Conway told the Daily Beast that when women “hear Donald Trump in his own words, they can make a clear-headed decision about, ‘Will the real Donald Trump please stand up?'”

Since she came on board, Conway has attempted to make the case that Trump is not who some women may believe he is.

“This is a man who just promoted a woman without using the word,” Conway told MSNBC. “I think you should judge people by their actions not just their words on a political campaign trail.”

What Conway won’t do, colleagues say, is fundamentally overhaul the identity of a candidate. Instead, she softens around the edges.

“She always wanted Governor Pence to be exactly who he was,” said Robert Vane who has served as communications director for Pence’s gubernatorial re-election campaign and sat in on strategy meetings with Conway when she was working for him. “Kellyanne was certainly polished and certainly professional, but she really wanted to keep Governor Pence comfortable in his own skin.”

But keeping Trump Trump is a gamble.

This is a candidate who has called women dogs, attacked Heidi Cruz’s appearance, said women who have abortions should be punished and remarked that Fox News host Megyn Kelly had “blood coming out of her wherever” during a Republican debate.

Ken Blackwell, who has worked with Conway as both a politician and as an activist, said he believes that Conway has picked the job because she views this election as a “binary choice.” He believes instead of throwing in the towel on Trump like so many strategists, Conway is sticking around because she believes he is a better choice and wants to do everything she can to help the party in the election.

Kellyanne Conway speaks at Iowa Freedom Summit during the GOP Primary

“Her optimism is a direct understanding that she can make a contribution,” Blackwell said. “She doesn’t sugar coat things. She won’t give you a bucket of BS. I think if she thought this was already a fait accompli she wouldn’t waste her time or the time of friends she is going to be recruiting to help.”

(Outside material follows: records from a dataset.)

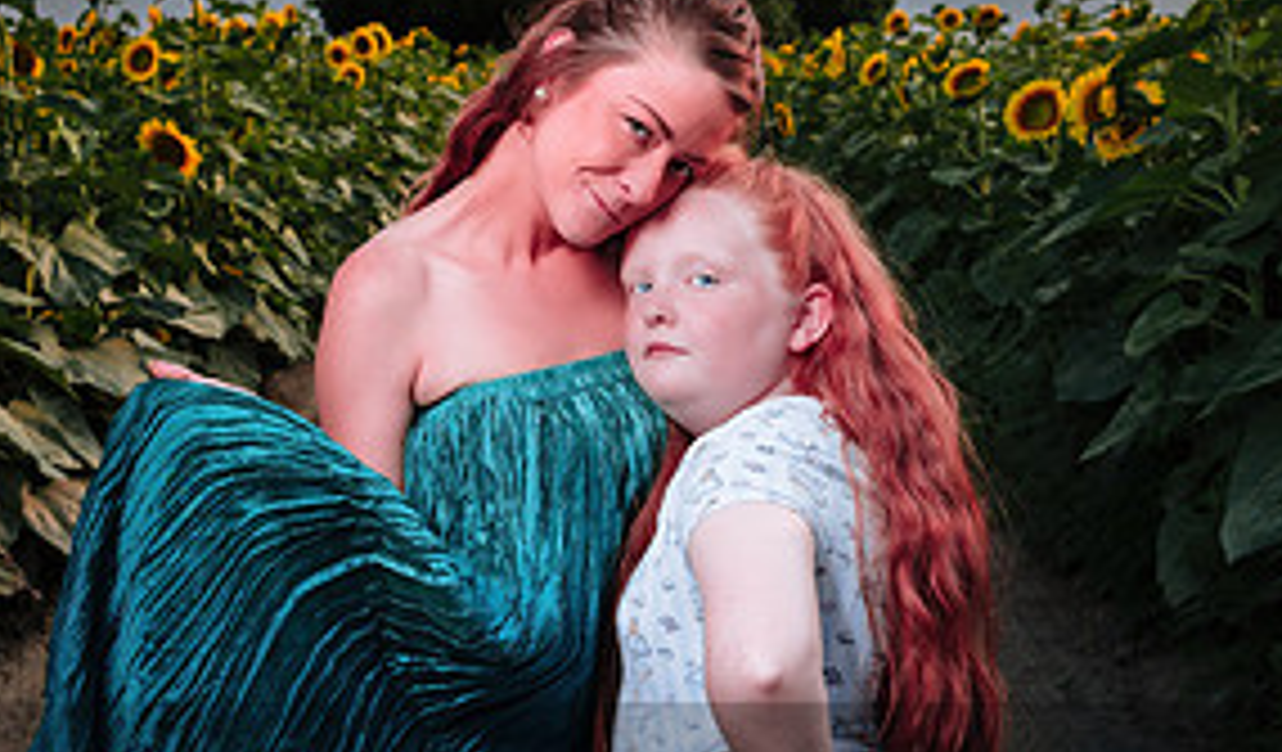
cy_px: 340
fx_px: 1957
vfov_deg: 21.7
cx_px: 504
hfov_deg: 36.1
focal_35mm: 57
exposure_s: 1/160
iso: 64
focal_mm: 27
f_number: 5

After two campaign shakeups in two months, it it is unclear if Conway– even with her expertise and conservative bonafides– can become the campaign manager Trump will finally listen to. In the end Conway’s success may not hinge on her abilities at all, but on the willingness of Trump finally to open up his ears and take advice.

“If Trump wants to be president, he is going start to listen to people who have competencies and experiences that go beyond his bucket of competencies and experiences,” Blackwell said. “If not, he will be the victim of his own short sightedness.”

On Thursday night, there was a small change from Trump on a stage in North Carolina.

“Sometimes, in the heat of debate and speaking on a multitude of issues, you don’t choose the right words or you say the wrong thing. I have done that,” Trump said. “And believe it or not, I regret it.”

When asked if the expression of regret was her idea, Conway denied it.

“It was not me. That’s all Donald Trump,” she replied. “He’s the candidate here, I’m not.”